LastPass has teamed up with Yubico to enable 2FA using the Yubikey hardware token. In practice, you use the Yubikey to authenticate to LastPass which then authenticates you with the correct username/password combination. Someone gaining control of your computer would still be locked out of password-protected sites if they didn’t have your Yubikey. A single user Yubikey plus a one year subscription to LastPass premium will set you back a minimum of $33. There are bundles for enterprise customers, but no great savings.
While you still need a password to login, I see this as merely an indication of the account you wish to access (the username+password combination) with the token providing the actual authentication mechanism. That means you really don’t have to go for long, involved passwords – “password1” would be as secure as a 2000 character bit of nonsense.
Slowly, major web properties are moving to two factor authentication. Google did this some time ago, Twitter just recently announced it.

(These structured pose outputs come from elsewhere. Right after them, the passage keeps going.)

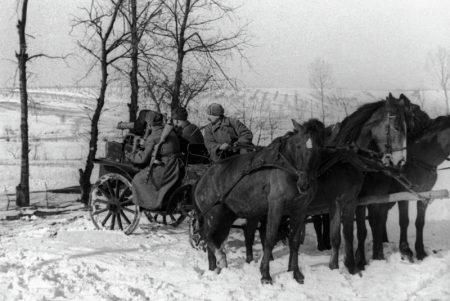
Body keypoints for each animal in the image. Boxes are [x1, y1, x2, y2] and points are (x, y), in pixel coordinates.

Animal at [192, 118, 324, 284]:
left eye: (319, 148)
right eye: (299, 146)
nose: (304, 184)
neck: (287, 168)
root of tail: (202, 178)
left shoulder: (300, 210)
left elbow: (294, 240)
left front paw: (296, 273)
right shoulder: (276, 206)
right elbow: (270, 238)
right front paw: (265, 274)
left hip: (225, 218)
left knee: (215, 239)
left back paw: (214, 268)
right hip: (212, 215)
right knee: (206, 235)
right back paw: (220, 257)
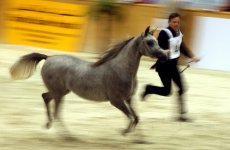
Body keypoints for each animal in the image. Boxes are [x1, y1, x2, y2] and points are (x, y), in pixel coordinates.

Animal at [9, 26, 168, 135]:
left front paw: (137, 138)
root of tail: (48, 58)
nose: (165, 56)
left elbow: (136, 117)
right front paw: (124, 132)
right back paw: (68, 136)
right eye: (149, 42)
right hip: (59, 94)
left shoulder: (128, 98)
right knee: (57, 112)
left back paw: (48, 125)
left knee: (45, 97)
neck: (121, 69)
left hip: (61, 91)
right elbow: (131, 118)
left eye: (157, 41)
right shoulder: (116, 101)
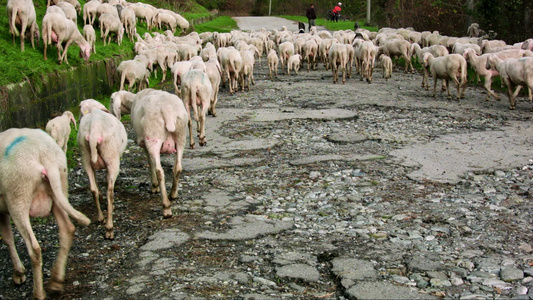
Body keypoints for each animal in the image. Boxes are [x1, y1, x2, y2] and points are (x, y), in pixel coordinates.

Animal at [0, 127, 89, 300]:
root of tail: (44, 154)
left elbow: (7, 238)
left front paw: (19, 272)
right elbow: (7, 237)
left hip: (17, 196)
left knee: (34, 248)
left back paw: (38, 293)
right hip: (59, 187)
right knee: (68, 229)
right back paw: (56, 281)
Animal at [77, 108, 127, 239]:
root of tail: (95, 127)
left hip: (85, 157)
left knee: (93, 188)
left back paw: (100, 218)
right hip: (112, 157)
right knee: (110, 191)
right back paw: (109, 229)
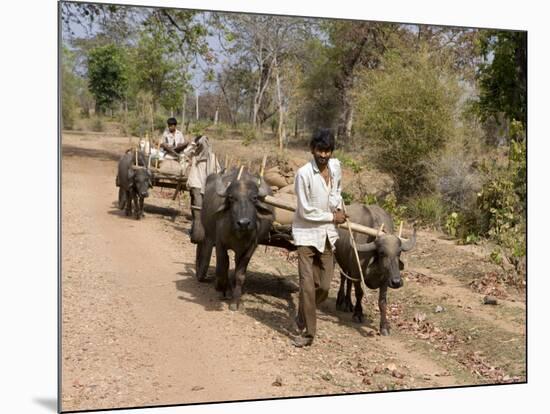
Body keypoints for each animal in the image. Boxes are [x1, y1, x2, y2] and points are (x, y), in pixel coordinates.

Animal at [198, 167, 276, 308]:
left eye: (254, 198)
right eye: (231, 198)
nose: (244, 223)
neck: (238, 234)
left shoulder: (251, 247)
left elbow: (240, 274)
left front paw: (235, 301)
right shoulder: (220, 243)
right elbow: (222, 267)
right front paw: (222, 288)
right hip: (208, 235)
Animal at [334, 204, 416, 336]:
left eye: (399, 253)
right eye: (382, 252)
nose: (397, 282)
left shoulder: (385, 280)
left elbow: (382, 302)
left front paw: (384, 326)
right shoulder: (357, 273)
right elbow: (359, 293)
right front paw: (358, 314)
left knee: (349, 281)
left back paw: (348, 304)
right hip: (342, 263)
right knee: (343, 278)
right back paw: (340, 301)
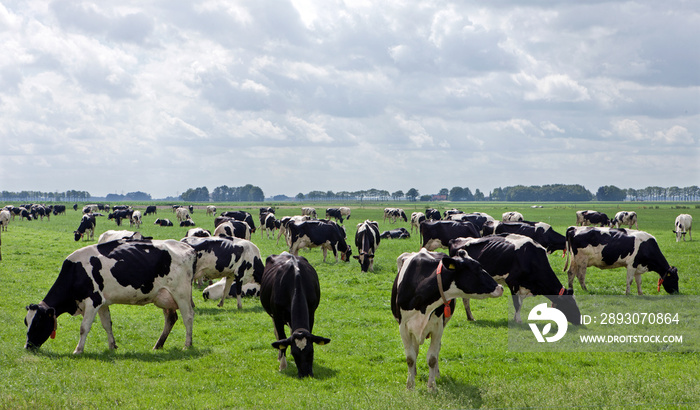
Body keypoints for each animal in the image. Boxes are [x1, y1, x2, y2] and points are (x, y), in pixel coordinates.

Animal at [24, 240, 196, 352]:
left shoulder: (93, 301)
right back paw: (158, 345)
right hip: (164, 297)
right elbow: (107, 325)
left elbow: (84, 327)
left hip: (181, 294)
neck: (76, 272)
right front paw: (112, 346)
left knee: (188, 317)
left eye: (38, 322)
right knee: (171, 318)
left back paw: (187, 345)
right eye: (26, 322)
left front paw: (78, 350)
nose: (27, 346)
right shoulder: (103, 303)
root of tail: (188, 247)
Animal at [392, 248, 506, 390]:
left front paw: (432, 386)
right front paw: (410, 386)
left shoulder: (437, 327)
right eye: (478, 268)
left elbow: (432, 358)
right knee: (416, 349)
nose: (501, 288)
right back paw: (415, 373)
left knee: (436, 350)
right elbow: (410, 358)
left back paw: (436, 374)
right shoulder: (403, 327)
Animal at [448, 235, 580, 326]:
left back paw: (470, 317)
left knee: (465, 299)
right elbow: (517, 303)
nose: (579, 320)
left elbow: (520, 303)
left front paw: (516, 318)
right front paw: (518, 320)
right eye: (570, 304)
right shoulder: (512, 282)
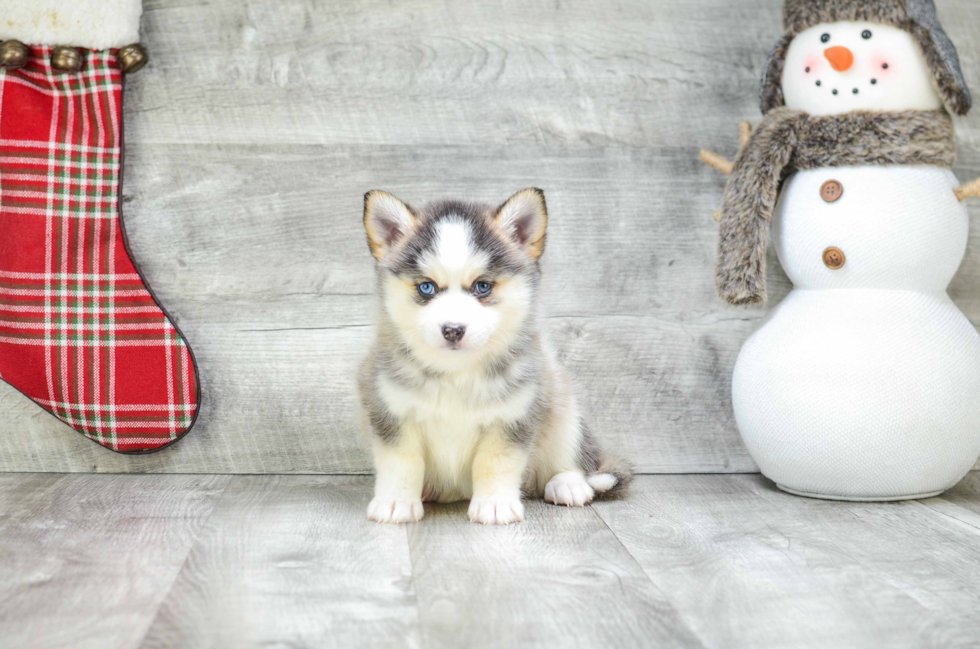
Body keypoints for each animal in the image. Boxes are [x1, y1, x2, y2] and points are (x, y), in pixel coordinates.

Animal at [356, 186, 632, 520]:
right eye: (426, 287)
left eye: (483, 286)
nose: (453, 329)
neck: (456, 372)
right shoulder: (390, 412)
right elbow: (401, 463)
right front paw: (396, 501)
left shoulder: (513, 416)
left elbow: (496, 463)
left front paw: (495, 504)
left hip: (562, 401)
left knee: (569, 456)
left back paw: (568, 484)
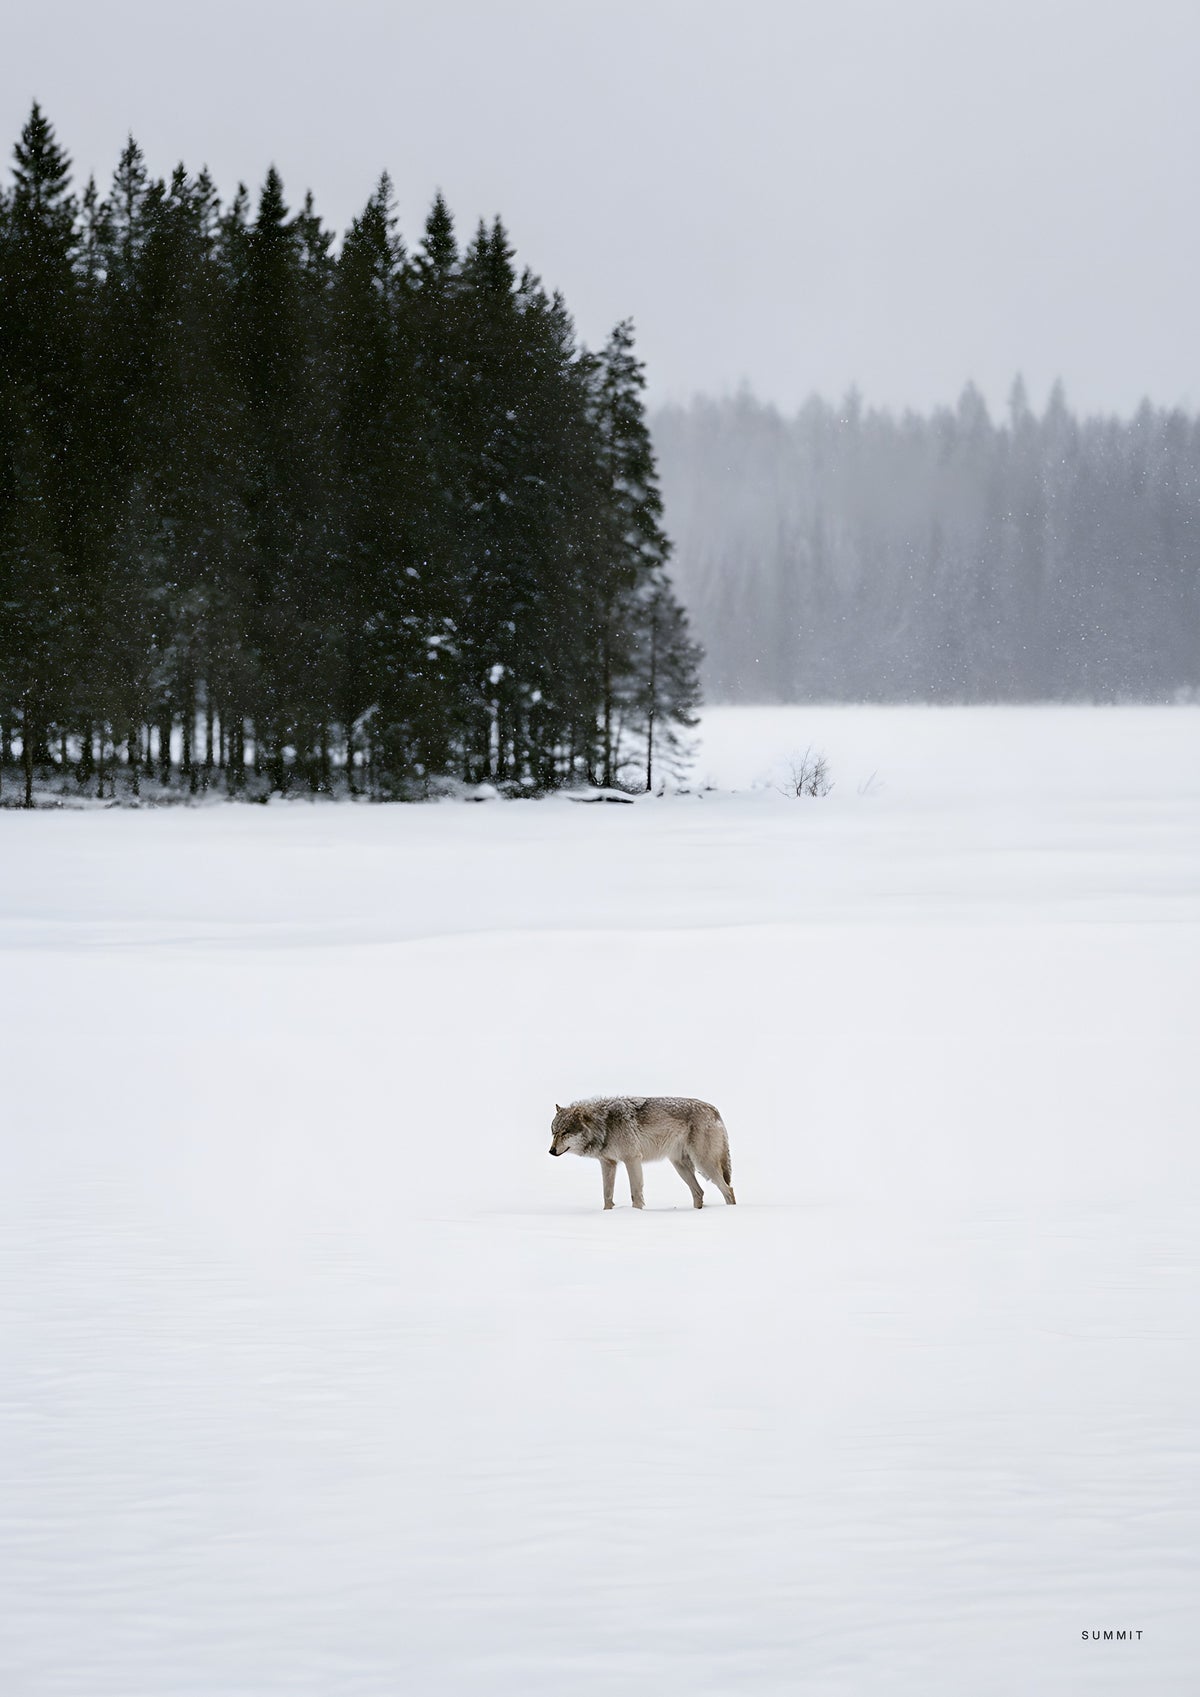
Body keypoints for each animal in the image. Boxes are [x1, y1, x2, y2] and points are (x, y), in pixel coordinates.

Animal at [549, 1097, 736, 1210]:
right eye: (554, 1133)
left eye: (565, 1132)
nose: (551, 1151)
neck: (604, 1125)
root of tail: (714, 1109)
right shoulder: (608, 1163)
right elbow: (607, 1195)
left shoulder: (632, 1159)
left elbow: (635, 1193)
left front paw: (636, 1214)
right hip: (681, 1166)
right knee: (699, 1192)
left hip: (704, 1164)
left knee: (728, 1189)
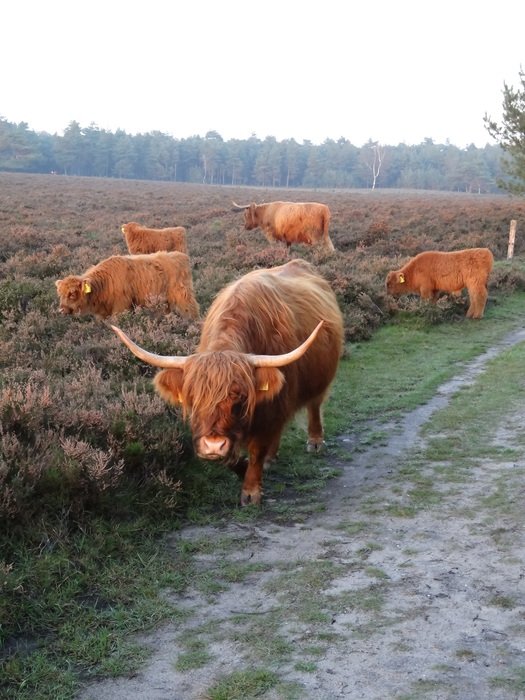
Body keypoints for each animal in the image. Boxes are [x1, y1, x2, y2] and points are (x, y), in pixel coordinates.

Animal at [56, 251, 200, 320]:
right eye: (60, 294)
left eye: (72, 294)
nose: (61, 310)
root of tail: (181, 255)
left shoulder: (121, 306)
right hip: (165, 302)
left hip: (183, 295)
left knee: (192, 310)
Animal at [110, 258, 344, 505]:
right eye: (193, 399)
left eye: (239, 396)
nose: (213, 444)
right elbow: (231, 458)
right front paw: (243, 466)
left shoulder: (270, 408)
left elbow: (257, 448)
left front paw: (251, 492)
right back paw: (272, 457)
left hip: (318, 380)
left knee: (314, 405)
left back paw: (315, 442)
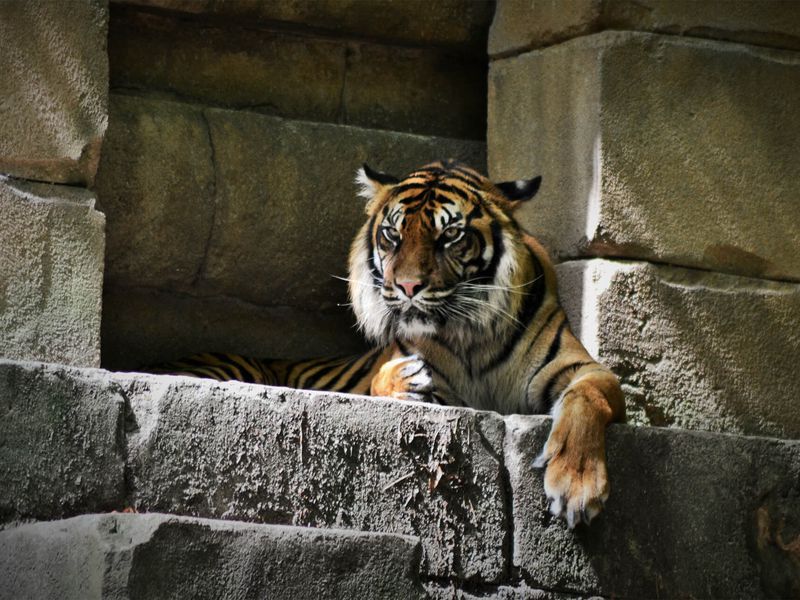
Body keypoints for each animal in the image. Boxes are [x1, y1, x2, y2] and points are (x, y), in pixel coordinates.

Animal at [150, 161, 624, 528]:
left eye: (450, 236)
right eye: (393, 235)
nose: (408, 286)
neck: (472, 338)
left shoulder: (582, 369)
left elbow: (589, 399)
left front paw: (577, 483)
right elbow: (384, 382)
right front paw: (404, 378)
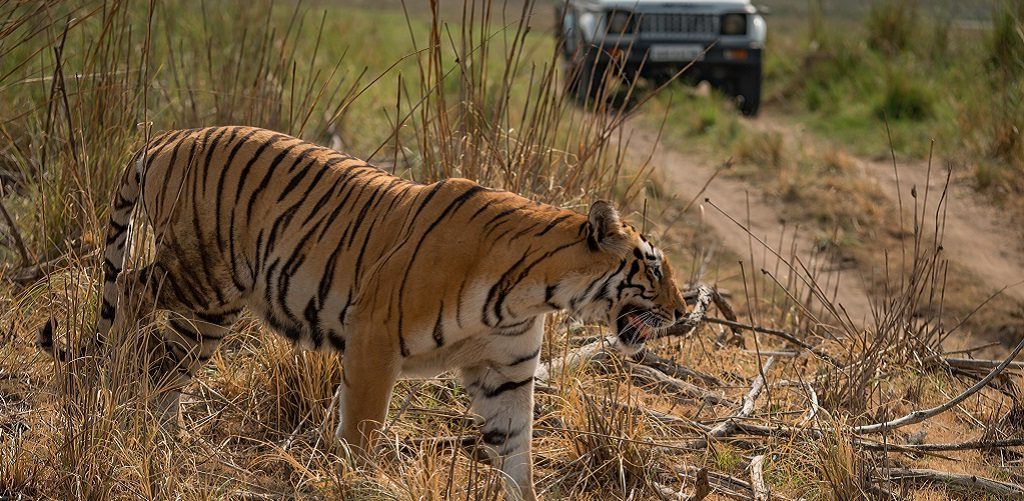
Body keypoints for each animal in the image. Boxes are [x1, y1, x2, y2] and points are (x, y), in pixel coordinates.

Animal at [37, 123, 688, 495]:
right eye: (654, 270)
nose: (686, 315)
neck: (535, 293)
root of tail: (168, 137)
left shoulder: (504, 371)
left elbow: (516, 451)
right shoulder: (375, 337)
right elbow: (362, 429)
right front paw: (350, 479)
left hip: (210, 302)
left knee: (162, 347)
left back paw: (155, 424)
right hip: (205, 279)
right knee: (132, 295)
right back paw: (119, 388)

But most of these rely on SMS messages as the second factor and, as last year’s Eurograbber attack was shown to have stolen over 36 million Euros through a sophisticated man-in-the-middle attack against SMS systems, this might not be your best choice. As security vendor Checkpoint described the exploit:
- Target goes to malware website, probably by clicking a link in a phishing email
- Target later goes to bank web site and malware injects instructions into the session that prompts the customer to enter their mobile phone number
- Target is instructed (seemingly by bank) to download “security update” to phone which is actually a variant of the “Zeus in the mobile” (ZITMO) Trojan.
- The Trojan then intercepts the bank’s SMS containing the all-important “transaction authorization number” (TAN), the number the target has to enter in the bank’s web site authentication screen. The Eurograbber Trojan on the customer’s mobile device intercepts the SMS and uses the TAN to complete its own transaction to silently transfer money out of the bank customer’s account.
This all happens quietly in the background with the target only becoming aware when they notice their depleted bank account.
The Google and Twitter 2FA offerings are free, while the Yubico+LasstPass will set you back $33 the first year, and approx. $12 each subsequent year. On the other hand, I think in this case you really do get what you pay for.
Do note that there are some open source possibilities which have this functionality to a greater or lesser extent. KeePass (a password manager) can be used with the add-on OtpKeyProv which provides one time password access to the KeyPass database. A modification of KeePass, called Web KeyPass, can be used with WiKID’s 2FA system – directions for this are here. Both of these solutions require a bit of DIY, but it could be educational for you to try to do that.